◆ Brano
* * * * *

Chi comanda affettivamente? Noi o le nostre ferite?

Ascoltando una catechesi di don Luigi Maria Epicoco sono rimasto folgorato da una frase del sacerdote. Don Luigi, riferendosi all’amore e al matrimonio, ha affermato: il matrimonio serve a disobbedire alle nostre ferite e non a lenirle, non a soddisfarle. E’ una frase bellissima perché in una riga ha sintetizzato il lavoro che noi sposi dobbiamo fare. Questa è la fatica più grande del matrimonio ma è anche il modo per liberarci sempre di più dalle nostre zavorre che ci impediscono di essere liberi di amare e di diventare sempre più quell’uomo o quella donna che siamo.

Quell’uomo o quella donna che avete sposato non vi è piaciuto solo perchè vi ha attratto fisicamente o perchè vi è sembrato compatibile con voi. Quella persona che avete accanto, chi più chi meno, è stata scelta anche dalle vostre ferite. Mi sono imbattuto tantissime volte in coppie di sposi dentro questa situazione dove la donna, ad esempio, aveva scelto un uomo che si comportava esattamente come il padre. Altre volte uomini che avevano scelto donne che li trattassero come dei bambini, perchè immaturi e incapaci di essere coerenti. Mi ricordo di una giovane che trovava sempre fidanzati che la sminuivano e la criticavano e lei ci stava malissimo. Ma perché li sceglieva? Perché nutrivano la sua mancanza di autostima. Le dicevano continuamente: non vai bene così come sei. Esattamente quello che lei sentiva forte dentro di sé.

* * * * *

◆ Record dei dati
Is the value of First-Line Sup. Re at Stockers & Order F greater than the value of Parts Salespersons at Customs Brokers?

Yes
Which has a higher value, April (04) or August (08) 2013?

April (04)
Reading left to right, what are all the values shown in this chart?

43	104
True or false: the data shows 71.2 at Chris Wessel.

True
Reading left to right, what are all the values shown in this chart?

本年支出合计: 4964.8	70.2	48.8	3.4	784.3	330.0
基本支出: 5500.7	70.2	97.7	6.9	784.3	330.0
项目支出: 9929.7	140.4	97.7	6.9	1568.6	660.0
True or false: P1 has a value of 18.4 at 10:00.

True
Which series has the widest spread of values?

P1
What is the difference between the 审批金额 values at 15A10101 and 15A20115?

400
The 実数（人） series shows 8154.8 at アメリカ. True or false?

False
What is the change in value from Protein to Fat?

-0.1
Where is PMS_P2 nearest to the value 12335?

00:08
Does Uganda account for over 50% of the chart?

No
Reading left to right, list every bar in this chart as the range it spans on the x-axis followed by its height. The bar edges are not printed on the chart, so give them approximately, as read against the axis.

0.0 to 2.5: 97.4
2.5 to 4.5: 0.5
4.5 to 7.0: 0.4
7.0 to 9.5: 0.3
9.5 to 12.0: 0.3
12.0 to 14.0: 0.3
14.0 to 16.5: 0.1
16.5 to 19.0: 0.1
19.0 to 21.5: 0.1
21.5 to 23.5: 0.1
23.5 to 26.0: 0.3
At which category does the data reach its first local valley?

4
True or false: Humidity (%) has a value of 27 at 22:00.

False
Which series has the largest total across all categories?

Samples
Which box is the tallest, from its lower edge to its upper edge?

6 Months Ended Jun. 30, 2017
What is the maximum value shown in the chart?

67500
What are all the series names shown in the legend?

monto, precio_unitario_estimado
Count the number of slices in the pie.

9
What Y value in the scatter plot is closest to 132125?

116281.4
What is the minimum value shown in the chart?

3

* * * * *

◆ Consegna
Trascrivi senza modifiche il tratto del brano sul matrimonio e le ferite che va da "Quell’uomo o quella donna che avete" fino a "dentro di sé.".

◆ Risultato
Quell’uomo o quella donna che avete sposato non vi è piaciuto solo perchè vi ha attratto fisicamente o perchè vi è sembrato compatibile con voi. Quella persona che avete accanto, chi più chi meno, è stata scelta anche dalle vostre ferite. Mi sono imbattuto tantissime volte in coppie di sposi dentro questa situazione dove la donna, ad esempio, aveva scelto un uomo che si comportava esattamente come il padre. Altre volte uomini che avevano scelto donne che li trattassero come dei bambini, perchè immaturi e incapaci di essere coerenti. Mi ricordo di una giovane che trovava sempre fidanzati che la sminuivano e la criticavano e lei ci stava malissimo. Ma perché li sceglieva? Perché nutrivano la sua mancanza di autostima. Le dicevano continuamente: non vai bene così come sei. Esattamente quello che lei sentiva forte dentro di sé.